This column is about words. More specifically, it is about words that have no direct translation in English. If words give shape to thoughts and communication, then hopefully these words can provide you, dear reader, with more eloquent and shapely thoughts. This week’s word is ‘Ilunga’ [ee-LOON-gah] an elegantly succinct word from Tshiluba, a Bantu language spoken in the Democratic Republic of the Congo. Ilunga is used to describe someone “ready to forgive any abuse for the first time, to tolerate it a second time, but never a third time.” Ilunga is of interest because it conveys a complexity of meaning, with three distinct emotional responses expressed in a single lexical unit. Ilunga does not suggest merely a ‘three strikes policy.’ It also captures the dynamic process of a gradual shift in attitude from tolerance to intolerance. Ilunga describes a world that is not black and white, but rather a world with continuous and evolving shades of meaning.
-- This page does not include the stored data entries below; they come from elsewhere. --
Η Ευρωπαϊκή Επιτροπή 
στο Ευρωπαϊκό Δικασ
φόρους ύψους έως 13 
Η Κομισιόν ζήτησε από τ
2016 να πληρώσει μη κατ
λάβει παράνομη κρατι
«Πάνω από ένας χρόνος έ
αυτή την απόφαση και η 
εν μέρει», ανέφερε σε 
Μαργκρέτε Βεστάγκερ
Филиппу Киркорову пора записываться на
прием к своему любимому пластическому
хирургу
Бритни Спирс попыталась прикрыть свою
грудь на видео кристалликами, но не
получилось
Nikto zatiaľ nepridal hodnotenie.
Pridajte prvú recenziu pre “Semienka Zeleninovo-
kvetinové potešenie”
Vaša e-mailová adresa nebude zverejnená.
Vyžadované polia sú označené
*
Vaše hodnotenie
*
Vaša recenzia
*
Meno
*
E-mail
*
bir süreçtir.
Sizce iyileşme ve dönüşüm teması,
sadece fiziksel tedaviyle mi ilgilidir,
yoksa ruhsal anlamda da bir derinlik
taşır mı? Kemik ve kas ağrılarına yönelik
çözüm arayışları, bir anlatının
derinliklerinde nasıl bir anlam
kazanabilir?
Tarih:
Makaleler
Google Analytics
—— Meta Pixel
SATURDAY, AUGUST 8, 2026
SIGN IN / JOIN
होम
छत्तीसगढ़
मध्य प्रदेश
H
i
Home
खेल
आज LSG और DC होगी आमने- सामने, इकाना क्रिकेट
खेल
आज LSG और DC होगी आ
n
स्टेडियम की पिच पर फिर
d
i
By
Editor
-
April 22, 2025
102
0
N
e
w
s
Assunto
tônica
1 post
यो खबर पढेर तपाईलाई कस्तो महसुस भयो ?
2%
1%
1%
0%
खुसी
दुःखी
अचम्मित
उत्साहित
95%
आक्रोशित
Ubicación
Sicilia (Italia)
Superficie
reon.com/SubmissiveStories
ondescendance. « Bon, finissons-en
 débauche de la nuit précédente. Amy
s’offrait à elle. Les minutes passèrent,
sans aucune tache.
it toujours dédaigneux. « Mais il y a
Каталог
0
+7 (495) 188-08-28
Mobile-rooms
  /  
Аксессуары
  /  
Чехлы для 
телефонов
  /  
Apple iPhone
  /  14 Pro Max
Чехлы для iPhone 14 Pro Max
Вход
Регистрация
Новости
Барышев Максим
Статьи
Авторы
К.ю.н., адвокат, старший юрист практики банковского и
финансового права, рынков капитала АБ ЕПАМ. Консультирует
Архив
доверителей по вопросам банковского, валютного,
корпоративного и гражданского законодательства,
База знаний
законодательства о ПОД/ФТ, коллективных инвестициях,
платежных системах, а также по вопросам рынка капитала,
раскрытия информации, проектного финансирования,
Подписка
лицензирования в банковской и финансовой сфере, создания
These shades of meaning can be understood as a consequence of imperfect information. In everyday life we are never presented with the full set of facts surrounding any event or person. Putting aside questions about the existence of an ‘objective’ world (an ontological question which is prone to cause paralytic breakdowns in the author), the crucial point is that our perception of whatever is happening at any given moment is going to be constrained by the limitations of human nature. There is only a finite amount we can see, hear and think when making sense of an infinitely complex reality. One can never truly ‘know’ someone or something. You can see more of their character or learn more about their history, but in the end this remains only a partial impression of the totality. Faced with this problem we can make do, but our understanding is going to be at best a provisional heuristic for understanding what is actually happening. This suggests that we should constantly adapt and update what we think about the world as we get new information. Unfortunately this can be rather hard, and people are usually bad at this form of Bayesian reasoning. If you are familiar with the ‘Monty Hall Problem,’ you will know what I mean.
Therefore, ilunga. You treat someone differently based on what they do, but this is an evolution or a dynamic which occurs over time, and not something clean and clear-cut. This is particularly interesting when considered in the context of Bantu philosophy. The Bantu conception of time is rather unique. For the Bantu, time is not an independent attribute. Time is instead tied up with space and events to weave a compositional picture of the set of events around the present. The future is either no-time, because it is simply too uncertain and not causally coupled with the now, or it is potential-time, if it is a relatively inevitable event like the rising of the sun. This conception of time takes the acceptance of imperfect information to the extreme, as in it the existence of things and time can only be related to things which are knowable in the present. All other events are treated as radically uncertain. A word of warning: lecturers tend not to be receptive to my explanations of why I need an extension of assessments. If you intend to contemplate such questions, I would recommend doing so with a brandy sour, accompanied by some Ali Farka Toure. Gomni in particular has melodic tunes well suited to existential ponderings.